Data under study START

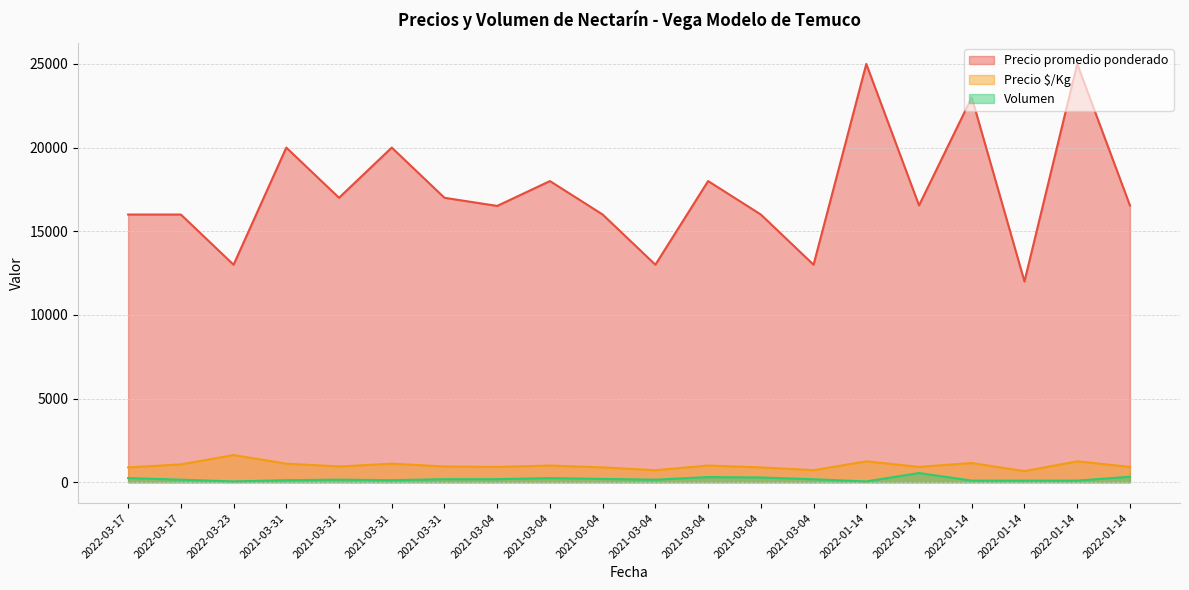

What is the smallest value displayed?

50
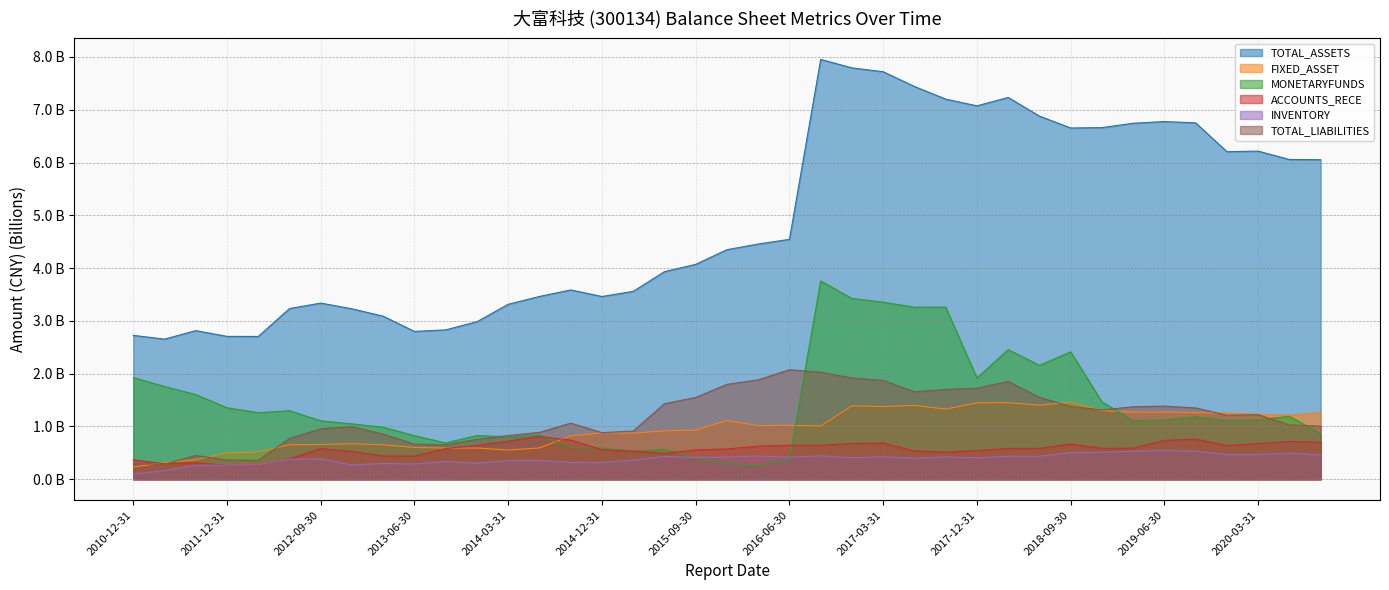

What value does the TOTAL_LIABILITIES series have at 2011-12-31?

0.4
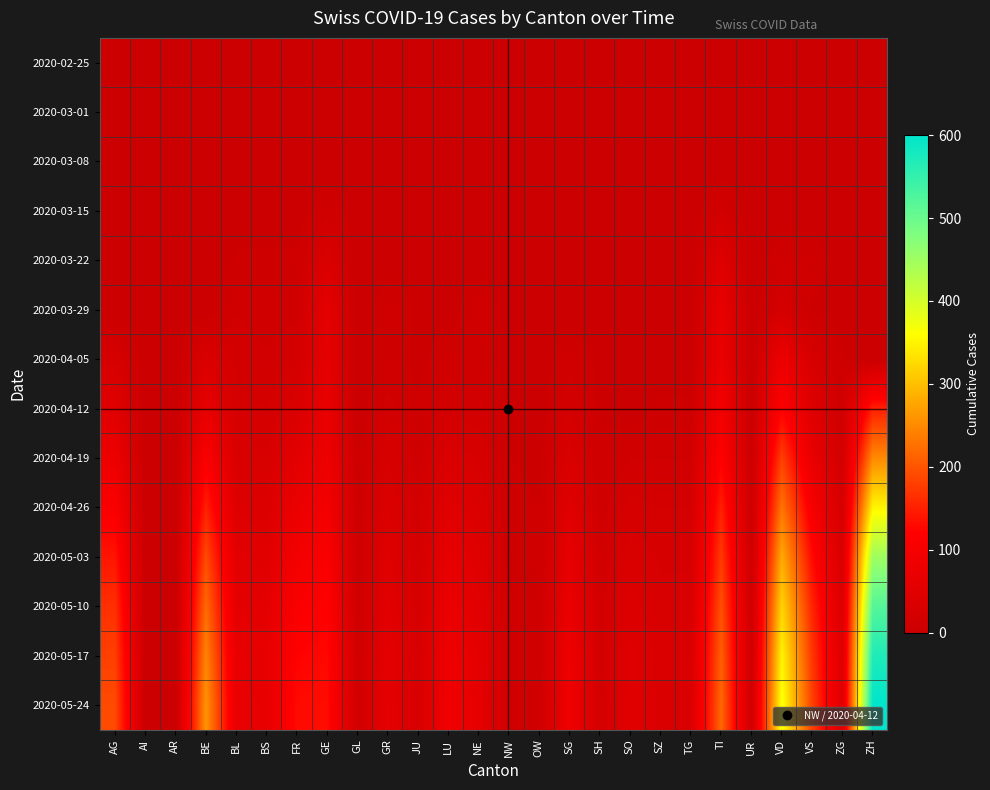

Reading left to right, list all the values displayed in this chart.

2020-02-25: AG=0	AI=0	AR=0	BE=0	BL=0	BS=0	FR=0	GE=0	GL=0	GR=0	JU=0	LU=0	NE=0	NW=0	OW=0	SG=0	SH=0	SO=0	SZ=0	TG=0	TI=0	UR=0	VD=0	VS=0	ZG=0	ZH=0
2020-03-01: AG=0	AI=0	AR=0	BE=0	BL=0	BS=0	FR=0	GE=0	GL=0	GR=0	JU=0	LU=0	NE=0	NW=0	OW=0	SG=0	SH=0	SO=0	SZ=0	TG=0	TI=0	UR=0	VD=0	VS=0	ZG=0	ZH=0
2020-03-08: AG=0	AI=0	AR=0	BE=0	BL=2	BS=0	FR=0	GE=0	GL=0	GR=0	JU=0	LU=0	NE=0	NW=0	OW=0	SG=0	SH=0	SO=0	SZ=0	TG=0	TI=0	UR=0	VD=1	VS=0	ZG=0	ZH=0
2020-03-15: AG=0	AI=0	AR=0	BE=0	BL=2	BS=0	FR=0	GE=12	GL=0	GR=0	JU=0	LU=0	NE=0	NW=0	OW=0	SG=0	SH=0	SO=0	SZ=0	TG=0	TI=16	UR=0	VD=1	VS=0	ZG=0	ZH=0
2020-03-22: AG=0	AI=0	AR=0	BE=0	BL=7	BS=8	FR=8	GE=36	GL=0	GR=3	JU=2	LU=0	NE=0	NW=0	OW=0	SG=0	SH=0	SO=0	SZ=0	TG=0	TI=46	UR=0	VD=11	VS=11	ZG=0	ZH=0
2020-03-29: AG=0	AI=0	AR=0	BE=0	BL=15	BS=12	FR=13	GE=59	GL=0	GR=11	JU=5	LU=0	NE=16	NW=0	OW=0	SG=0	SH=1	SO=0	SZ=0	TG=0	TI=69	UR=0	VD=22	VS=5	ZG=0	ZH=0
2020-04-05: AG=27	AI=0	AR=0	BE=35	BL=19	BS=16	FR=21	GE=61	GL=0	GR=10	JU=3	LU=12	NE=10	NW=2	OW=0	SG=13	SH=3	SO=0	SZ=0	TG=0	TI=72	UR=0	VD=77	VS=28	ZG=7	ZH=0
2020-04-12: AG=50	AI=0	AR=0	BE=65	BL=25	BS=22	FR=35	GE=70	GL=0	GR=18	JU=7	LU=20	NE=18	NW=4	OW=0	SG=22	SH=5	SO=0	SZ=8	TG=8	TI=95	UR=0	VD=120	VS=45	ZG=10	ZH=150
2020-04-19: AG=80	AI=0	AR=0	BE=110	BL=35	BS=30	FR=55	GE=80	GL=5	GR=28	JU=12	LU=35	NE=28	NW=6	OW=4	SG=35	SH=8	SO=15	SZ=15	TG=15	TI=120	UR=3	VD=180	VS=70	ZG=18	ZH=250
2020-04-26: AG=110	AI=0	AR=0	BE=150	BL=45	BS=40	FR=75	GE=95	GL=8	GR=38	JU=18	LU=50	NE=38	NW=8	OW=6	SG=50	SH=12	SO=25	SZ=22	TG=22	TI=150	UR=5	VD=230	VS=100	ZG=25	ZH=350
2020-05-03: AG=140	AI=0	AR=0	BE=190	BL=55	BS=50	FR=95	GE=110	GL=10	GR=48	JU=22	LU=65	NE=48	NW=10	OW=8	SG=65	SH=15	SO=35	SZ=28	TG=28	TI=175	UR=7	VD=280	VS=130	ZG=32	ZH=450
2020-05-10: AG=165	AI=0	AR=0	BE=220	BL=62	BS=58	FR=110	GE=120	GL=12	GR=55	JU=26	LU=75	NE=55	NW=12	OW=10	SG=75	SH=18	SO=42	SZ=32	TG=32	TI=195	UR=9	VD=320	VS=155	ZG=38	ZH=520
2020-05-17: AG=180	AI=0	AR=0	BE=245	BL=68	BS=64	FR=122	GE=128	GL=14	GR=60	JU=29	LU=83	NE=60	NW=14	OW=12	SG=83	SH=20	SO=48	SZ=35	TG=35	TI=210	UR=11	VD=350	VS=172	ZG=43	ZH=570
2020-05-24: AG=190	AI=0	AR=0	BE=260	BL=72	BS=68	FR=130	GE=132	GL=15	GR=63	JU=31	LU=88	NE=63	NW=15	OW=13	SG=88	SH=21	SO=51	SZ=37	TG=37	TI=218	UR=12	VD=368	VS=182	ZG=46	ZH=600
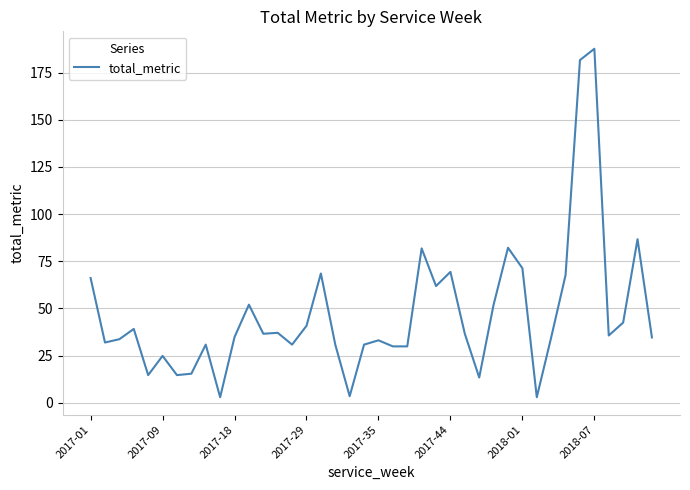

What is the greatest value displayed?

187.7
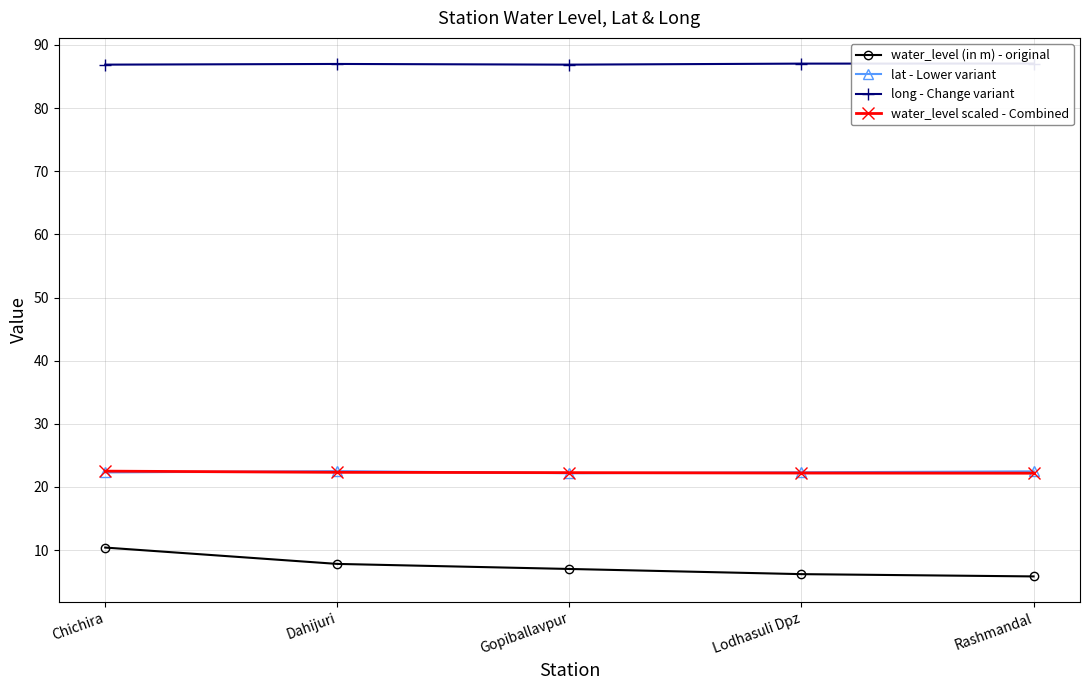

True or false: lat - Lower variant has more than 1 points higher than both neighbors.

False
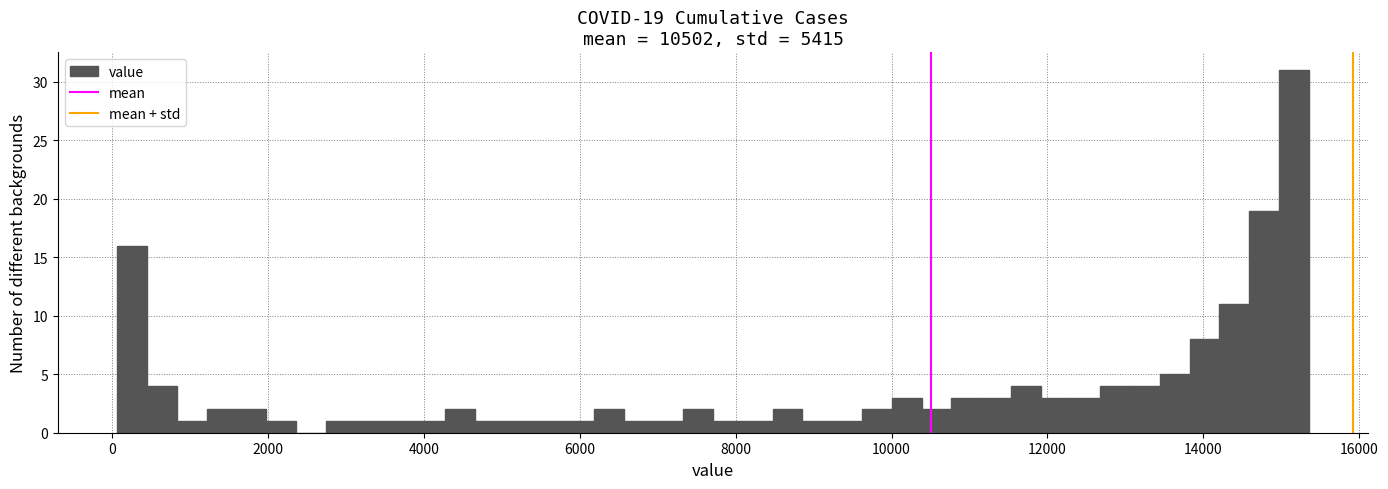

Around what value on the x-axis is the tallest bar? Give the approximate position of its centre, as read against the axis.

15200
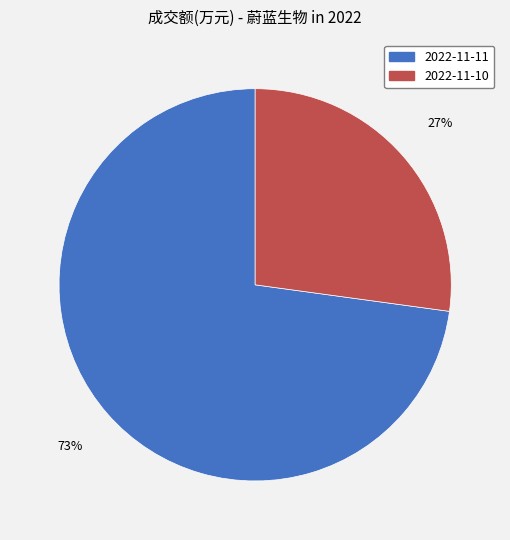

How many slices are in this pie chart?

2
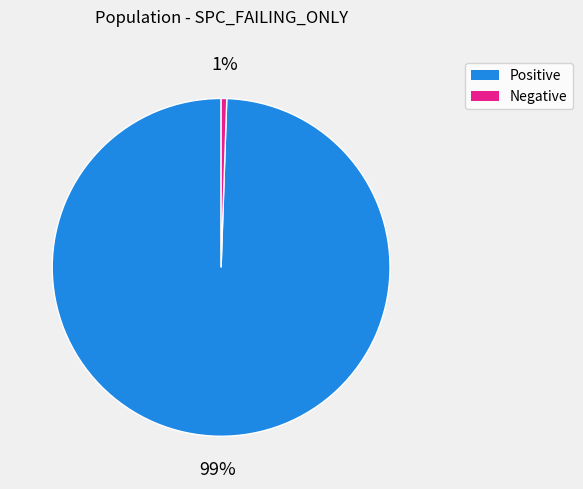

To the nearest percent, what is the average slice percentage?

50%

Data under study END

Problem description.
Can you reproduce all of the data above word for word, leaving out the pictures?

Exercise solution.
What is the smallest value displayed?

50

What value does the TOTAL_LIABILITIES series have at 2011-12-31?

0.4

Reading left to right, list all the values displayed in this chart.

2020-02-25: AG=0	AI=0	AR=0	BE=0	BL=0	BS=0	FR=0	GE=0	GL=0	GR=0	JU=0	LU=0	NE=0	NW=0	OW=0	SG=0	SH=0	SO=0	SZ=0	TG=0	TI=0	UR=0	VD=0	VS=0	ZG=0	ZH=0
2020-03-01: AG=0	AI=0	AR=0	BE=0	BL=0	BS=0	FR=0	GE=0	GL=0	GR=0	JU=0	LU=0	NE=0	NW=0	OW=0	SG=0	SH=0	SO=0	SZ=0	TG=0	TI=0	UR=0	VD=0	VS=0	ZG=0	ZH=0
2020-03-08: AG=0	AI=0	AR=0	BE=0	BL=2	BS=0	FR=0	GE=0	GL=0	GR=0	JU=0	LU=0	NE=0	NW=0	OW=0	SG=0	SH=0	SO=0	SZ=0	TG=0	TI=0	UR=0	VD=1	VS=0	ZG=0	ZH=0
2020-03-15: AG=0	AI=0	AR=0	BE=0	BL=2	BS=0	FR=0	GE=12	GL=0	GR=0	JU=0	LU=0	NE=0	NW=0	OW=0	SG=0	SH=0	SO=0	SZ=0	TG=0	TI=16	UR=0	VD=1	VS=0	ZG=0	ZH=0
2020-03-22: AG=0	AI=0	AR=0	BE=0	BL=7	BS=8	FR=8	GE=36	GL=0	GR=3	JU=2	LU=0	NE=0	NW=0	OW=0	SG=0	SH=0	SO=0	SZ=0	TG=0	TI=46	UR=0	VD=11	VS=11	ZG=0	ZH=0
2020-03-29: AG=0	AI=0	AR=0	BE=0	BL=15	BS=12	FR=13	GE=59	GL=0	GR=11	JU=5	LU=0	NE=16	NW=0	OW=0	SG=0	SH=1	SO=0	SZ=0	TG=0	TI=69	UR=0	VD=22	VS=5	ZG=0	ZH=0
2020-04-05: AG=27	AI=0	AR=0	BE=35	BL=19	BS=16	FR=21	GE=61	GL=0	GR=10	JU=3	LU=12	NE=10	NW=2	OW=0	SG=13	SH=3	SO=0	SZ=0	TG=0	TI=72	UR=0	VD=77	VS=28	ZG=7	ZH=0
2020-04-12: AG=50	AI=0	AR=0	BE=65	BL=25	BS=22	FR=35	GE=70	GL=0	GR=18	JU=7	LU=20	NE=18	NW=4	OW=0	SG=22	SH=5	SO=0	SZ=8	TG=8	TI=95	UR=0	VD=120	VS=45	ZG=10	ZH=150
2020-04-19: AG=80	AI=0	AR=0	BE=110	BL=35	BS=30	FR=55	GE=80	GL=5	GR=28	JU=12	LU=35	NE=28	NW=6	OW=4	SG=35	SH=8	SO=15	SZ=15	TG=15	TI=120	UR=3	VD=180	VS=70	ZG=18	ZH=250
2020-04-26: AG=110	AI=0	AR=0	BE=150	BL=45	BS=40	FR=75	GE=95	GL=8	GR=38	JU=18	LU=50	NE=38	NW=8	OW=6	SG=50	SH=12	SO=25	SZ=22	TG=22	TI=150	UR=5	VD=230	VS=100	ZG=25	ZH=350
2020-05-03: AG=140	AI=0	AR=0	BE=190	BL=55	BS=50	FR=95	GE=110	GL=10	GR=48	JU=22	LU=65	NE=48	NW=10	OW=8	SG=65	SH=15	SO=35	SZ=28	TG=28	TI=175	UR=7	VD=280	VS=130	ZG=32	ZH=450
2020-05-10: AG=165	AI=0	AR=0	BE=220	BL=62	BS=58	FR=110	GE=120	GL=12	GR=55	JU=26	LU=75	NE=55	NW=12	OW=10	SG=75	SH=18	SO=42	SZ=32	TG=32	TI=195	UR=9	VD=320	VS=155	ZG=38	ZH=520
2020-05-17: AG=180	AI=0	AR=0	BE=245	BL=68	BS=64	FR=122	GE=128	GL=14	GR=60	JU=29	LU=83	NE=60	NW=14	OW=12	SG=83	SH=20	SO=48	SZ=35	TG=35	TI=210	UR=11	VD=350	VS=172	ZG=43	ZH=570
2020-05-24: AG=190	AI=0	AR=0	BE=260	BL=72	BS=68	FR=130	GE=132	GL=15	GR=63	JU=31	LU=88	NE=63	NW=15	OW=13	SG=88	SH=21	SO=51	SZ=37	TG=37	TI=218	UR=12	VD=368	VS=182	ZG=46	ZH=600

What is the greatest value displayed?

187.7

True or false: lat - Lower variant has more than 1 points higher than both neighbors.

False

Around what value on the x-axis is the tallest bar? Give the approximate position of its centre, as read against the axis.

15200

How many slices are in this pie chart?

2

To the nearest percent, what is the average slice percentage?

50%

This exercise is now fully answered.